Getting trains through the Rocky Mountains has always been a challenge — steep grades, rocky cliffs, and tall snowdrifts are among the many obstacles that early Colorado railroad officials and designers had to contend with. However one man had a vision for a tunnel that would ease travel through the Continental Divide. Although he did not live long enough to see it, construction on that tunnel was completed ninety years ago and the tunnel is still in use today.
One of Colorado’s early pioneers, David Moffat arrived in Denver as a bookseller in 1860. A few years later, he took a job as cashier of the First National Bank, rising through the ranks and eventually becoming president of the bank in 1881. His influence in the banking community allowed Moffat to pursue his real interest, railroads. He helped organize the Denver & South Park Railroad in 1872 and then, after overcoming fierce competition from the larger railroad companies,* established the Denver, Northwestern & Pacific Railway in 1903. Moffat’s goal had been to create a route from Denver to Salt Lake City that was shorter than the route available via the transcontinental railroad. His new route would ever after be known to Coloradans as the Moffat Road.
As early as 1902, Moffat realized that what would really make the Moffat Road successful would be a tunnel to shorten the trip through the Continental Divide. He never got to see this happen — Moffat died in a New York hotel room in March 1911, a death many speculated was suicide because he had been under great financial pressure at that time.
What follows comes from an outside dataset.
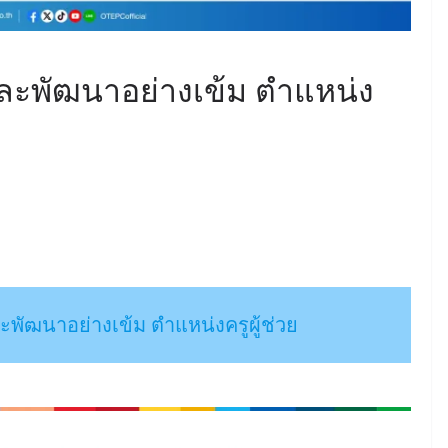
ะพัฒนาอย่างเข้ม ตำแหน่ง
ัฒนาอย่างเข้ม ตำแหน่งครูผู้ช่วย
It would be more than a decade before the Moffat Tunnel plan was finally financed by the State Legislature in 1922. (The Act providing funding for construction of the Moffat Tunnel can be viewed online via the digital Colorado Session Laws). It took nearly six years to construct the 6.2 mile-long tunnel at a cost of nearly $24 million and with 28 lives lost. The first train passed through the tunnel in February of 1928; today, you can ride through the Moffat Tunnel on Amtrak’s California Zephyr, and it is also used for freight trains.
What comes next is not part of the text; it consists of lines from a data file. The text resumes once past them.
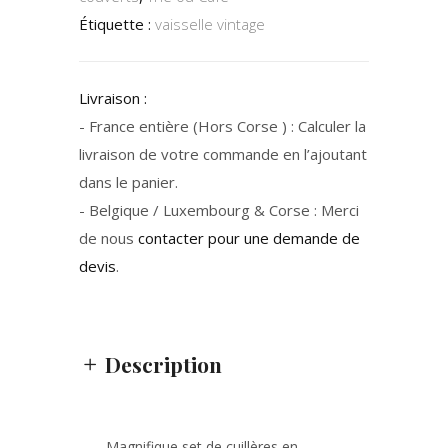
Étiquette :
vaisselle vintage
Livraison :
- France entière (Hors Corse ) : Calculer la
livraison de votre commande en l’ajoutant
dans le panier.
- Belgique / Luxembourg & Corse : Merci
de nous
contacter pour une demande de
devis
.
Description
Magnifique set de cuillères en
Construction of the Moffat Tunnel was just being completed when James Baker and Leroy Hafen published their five-volume History of Colorado for the State Historical Society. Volume II of this series contains a great deal of information on the Moffat Road as well as the funding and building of the tunnel. Also published in 1927 was an article in the Colorado Magazine, “A Glimpse of Moffat Tunnel History,” which begins on page 63 of the March 1927 issue. Finally, be sure to search the Colorado State Library’s Colorado Historic Newspapers Collection for articles about the construction of the Moffat Tunnel and much more.
*Moffat’s competitors, the Union Pacific and Western Pacific railways, blocked Moffat’s railroad from using Denver’s Union Station, so Moffat was forced to build his own small railway depot, which still stands in Lower Downtown.